Most of all, she needed to access her father’s computer files. But how? She realized he’d given her all his bank codes when he’d left for a short trip to Leningrad two weeks before. He’d also given her his passwords. Had he changed them when he’d gotten home? Would the FBI know if she accessed his computer? She didn’t know, but it was worth a try. What would they do?

The key is in the lock.

She had to know what those dying words meant, since Adam had refused to tell her. If Adam had really found the sub, then everything would change. Was Havelock the one behind this?

She turned on her laptop again and logged in to her dad’s private e-mail account. He hadn’t changed the passwords. She didn’t see anything unusual—orders from abroad, a few newsletters from his favorite nautical history magazine.

She searched through it all, but there was nothing that screamed Havelock’s behind everything, Sophie, he killed me. Start reading, it’s all here.

She went to his correspondence. Maybe he’d written someone, even in code, to tell them about Adam’s finding the sub, maybe he’d mentioned Havelock.

She found hundreds of letters, all neatly filed and organized by person, month and year. He kept up a rich correspondence with a number of people all over the world, about philosophy, naval history, particularly World War I, even about the loss of his wife, Sophie’s mother, to cancer ten years earlier. But nothing about the submarine.

She scrolled through bits and pieces of her father, recalled happy as well as sad memories, but nothing about the submarine, nothing helpful.

She glanced at the clock, surprised at how late it was. She wasn’t getting anywhere. She needed to find Adam, he was the only one who could tell her what was happening.

As she left her office, her cell rang.

She didn’t recognize the number, but went ahead and answered.

“Sophie?”

“Adam. Where are you?”

His voice was garbled, she knew he’d have her on a cell repeater, sending the signal through multiple cell towers, trying to mask his true location.

“. . . killed Allie. They killed her, Sophie.”

She felt the words like a fist. Adam was crying. She’d never heard him cry before.

“Soph, they shot her, she didn’t do anything, she was innocent.”

“Who killed her?

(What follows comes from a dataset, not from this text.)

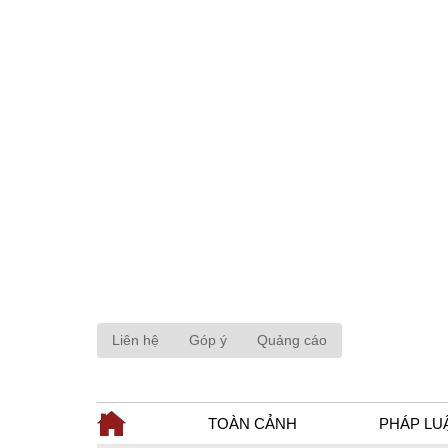
Liên hệ
Góp ý
Quảng cáo
TOÀN CẢNH
PHÁP LU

Do you know?”

He tried to pull himself together, she could hear deep, ragged breaths. “I hacked the FBI facial-recognition database. There were two guys, they were German. You know what that means. Havelock was behind it, Sophie, he must have been. He’s behind Dad’s death as well, and Mr. Stanford’s. And now they’re going to put him in the Order in place of his father—the meeting is tomorrow.”

Her voice sounded off, even to her. “Who is getting Dad’s spot?”